There is a little hotel in Marykirk which looks as though it would be an excellent last night stopover. A far better choice that the North Water Bridge camp site (although probably a fair bit dearer, too ... ). I made a note of this for future route planning ...

The 2014 Challenge, day 14: Going to sea (12)

I crossed the A90, and followed the B974 into Marykirk. All along the road there were signs indicating that footpaths led to the River North Esk, and I wondered whether there might be a footpath along the North bank. I suspect there is, at least some of the way, as there was a path coming up to the road from beneath the railway viaduct. How far it runs, however, I cannot say at present. I think this is something for further investigation on another occasion, when I am not attempting to complete a Challenge.

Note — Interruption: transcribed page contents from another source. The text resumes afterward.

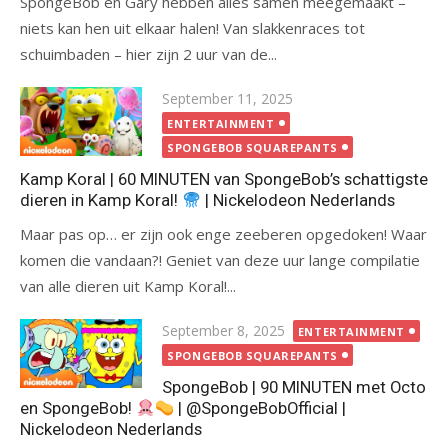
SpongeBob en Gary hebben alles samen meegemaakt –
niets kan hen uit elkaar halen! Van slakkenraces tot
schuimbaden – hier zijn 2 uur van de...
Posted
September 11, 2025
on
ENTERTAINMENT
SPONGEBOB SQUAREPANTS
Kamp Koral | 60 MINUTEN van SpongeBob’s schattigste
dieren in Kamp Koral!
| Nickelodeon Nederlands
Maar pas op… er zijn ook enge zeeberen opgedoken! Waar
komen die vandaan?! Geniet van deze uur lange compilatie
van alle dieren uit Kamp Koral!...
Posted
September 8, 2025
ENTERTAINMENT
on
SPONGEBOB SQUAREPANTS
SpongeBob | 90 MINUTEN met Octo
en SpongeBob!
| @SpongeBobOfficial |
Nickelodeon Nederlands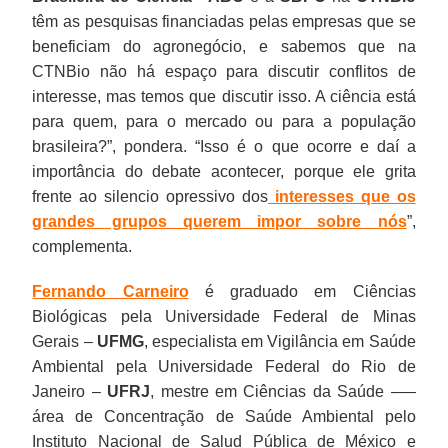
têm as pesquisas financiadas pelas empresas que se
beneficiam do agronegócio, e sabemos que na
CTNBio não há espaço para discutir conflitos de
interesse, mas temos que discutir isso. A ciência está
para quem, para o mercado ou para a população
brasileira?”, pondera. “Isso é o que ocorre e daí a
importância do debate acontecer, porque ele grita
frente ao silencio opressivo dos
interesses que os
grandes grupos querem impor sobre nós
”,
complementa.
Fernando Carneiro
é graduado em Ciências
Biológicas pela Universidade Federal de Minas
Gerais –
UFMG
, especialista em Vigilância em Saúde
Ambiental pela Universidade Federal do Rio de
Janeiro –
UFRJ
, mestre em Ciências da Saúde –—
área de Concentração de Saúde Ambiental pelo
Instituto Nacional de Salud Pública de México e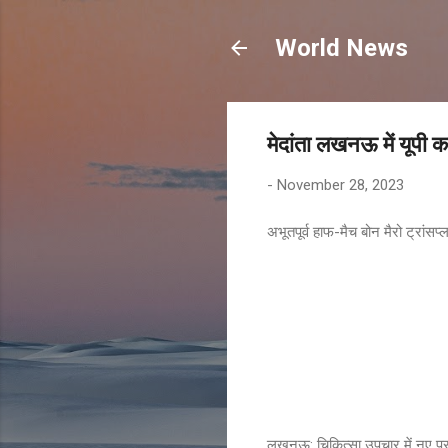
World News
मेदांता लखनऊ में यूपी क
-
November 28, 2023
अभूतपूर्व हाफ-मैच बोन मैरो ट्रांस
लखनऊ: चिकित्सा उपचार में नए प्र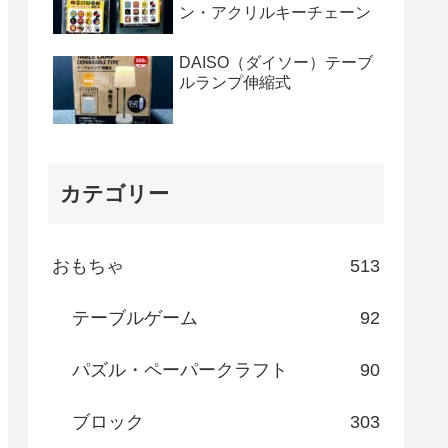
ン・アクリルキーチェーン
DAISO（ダイソー）テーブ
ルランプ伸縮式
カテゴリー
おもちゃ
513
テーブルゲーム
92
パズル・ペーパークラフト
90
ブロック
303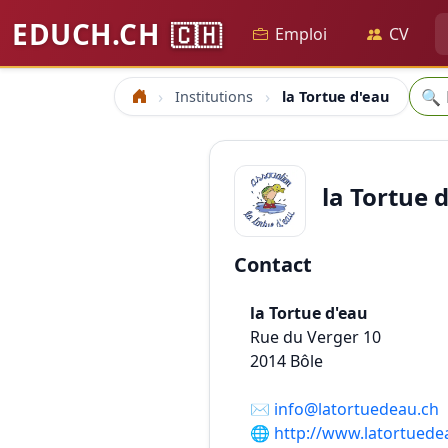
EDUCH.CH
🇨🇭
Emploi
CV
Rech
🔍
Institutions
la Tortue d'eau
Accueil
la Tortue 
Contact
la Tortue d'eau
Rue du Verger 10
2014
Bôle
✉️
info@latortuedeau.ch
🌐
http://www.latortuede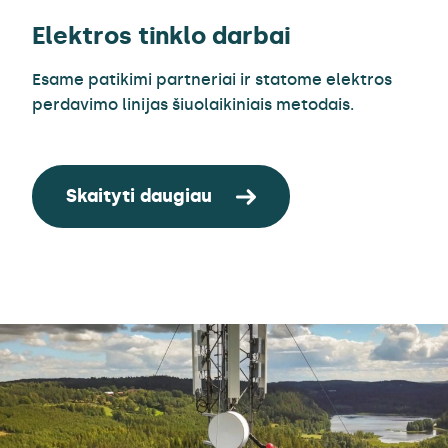
Elektros tinklo darbai
Esame patikimi partneriai ir statome elektros
perdavimo linijas šiuolaikiniais metodais.
Skaityti daugiau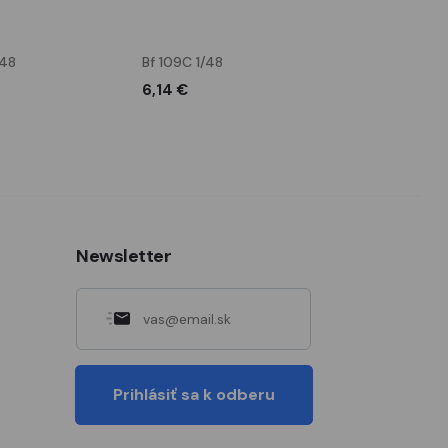
/48
Bf 109C 1/48
Bf 109F-2 Prof
stará krabica
6,14 €
24,59 €
Newsletter
Prihlásiť sa k odberu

The 2014 Challenge, day 14: Going to sea (11)

Just before I reached the A90, I came to the Marykirk war memorial - on the left-hand side of the road, and well out of the village of Marykirk itself. This was a somewhat unusual war memorial, in that the casualties are listed year by year, rather than alphabetically or by rank. Also, I couldn't help noticing that the nice, flat lawns in front of it would make an absolutely beautiful impromptu campting pitch, for anyone who doesn't have an issue with putting their tent up in front of a war memorial. I, personally, would ... but I daresay not everyone shares my scruples in such matters.